** Opening Text provided block **

My doctoral research under the direction of Sasha Zill at the Marshall University School of Medicine focused on understanding the role of load detecting sense organs in pattern generation of locomotor behaviors.
I was interested in the leg control local circuit as well as the overall control of hexapod gait. I preformed single wire electroneurogram recordings from the peripheral nerves in the cockroach to determine sensory responses of the trochanteral campaniform sensilla. Additional recordings were placed in various muscles of the legs to determine how sensory input modulated motor output [1-3]. Analyses of the sensilla recordings found that sensory loading information specifically determined the firing rate of the extensor muscles of the femur. I also determined that load detectors can provide backup positional information depending on whether the leg was in swing or stance phase [1]. When a leg was severed distal to the campaniform sensilla the firing rate of extensor muscles in remaining legs could be controlled by the input from the sensilla in the proximal severed leg [3]. This contributed to regulation the subsequent changes in gait exhibited in the remaining legs. These experiments were performed on cockroaches that had small neodymium magnets attached to their dorsal thorax. A magnetic field could increase or decrease the loading on the organs. While attached with magnets, the animals were supported over a custom-made cockroach treadmill and had small reflective paint markers painted on each leg segment. These reflective markers were filmed using high speed video and digitized using Vicon motion capture software to determine leg movements in three dimensions.
Utilizing the biomechanics and neurophysiology of insect walking I provided control information to aid in the development biologically inspired robotic locomotor controllers and smart prosthetics in collaboration with the Case Western University Biologically Inspired Robotics Lab and the US Navy.

** Closing Text provided block **

◆ What to work on:
a - In the research summary, what software was used to digitize the reflective markers filmed with high-speed video?
b - Reproduce the passage of the research summary between "Utilizing the biomechanics" and "the US Navy.", inclusive.
Rely only on the research summary above when answering.

** Opening Data section block **

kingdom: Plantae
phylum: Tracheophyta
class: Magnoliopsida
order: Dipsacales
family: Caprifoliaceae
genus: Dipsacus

** Closing Data section block **

◆ Per-task answers:
a - Vicon motion capture software.

b -
Utilizing the biomechanics and neurophysiology of insect walking I provided control information to aid in the development biologically inspired robotic locomotor controllers and smart prosthetics in collaboration with the Case Western University Biologically Inspired Robotics Lab and the US Navy.